━━━ The data

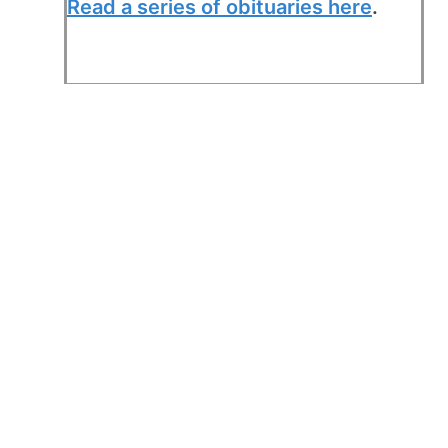
Read a series of obituaries here
.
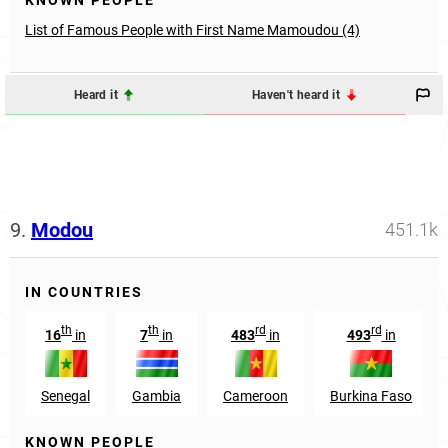
KNOWN PEOPLE
List of Famous People with First Name Mamoudou (4)
Heard it
Haven't heard it
9.
Modou
451.1k
IN COUNTRIES
th
th
rd
rd
16
in
7
in
483
in
493
in
Senegal
Gambia
Cameroon
Burkina Faso
KNOWN PEOPLE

━━━━━━

◆ Work required ◆
Once the pictures are set aside, output all of the data above verbatim.

◆ Output below ◆
Read a series of obituaries here
.
KNOWN PEOPLE
List of Famous People with First Name Mamoudou (4)
Heard it
Haven't heard it
9.
Modou
451.1k
IN COUNTRIES
th
th
rd
rd
16
in
7
in
483
in
493
in
Senegal
Gambia
Cameroon
Burkina Faso
KNOWN PEOPLE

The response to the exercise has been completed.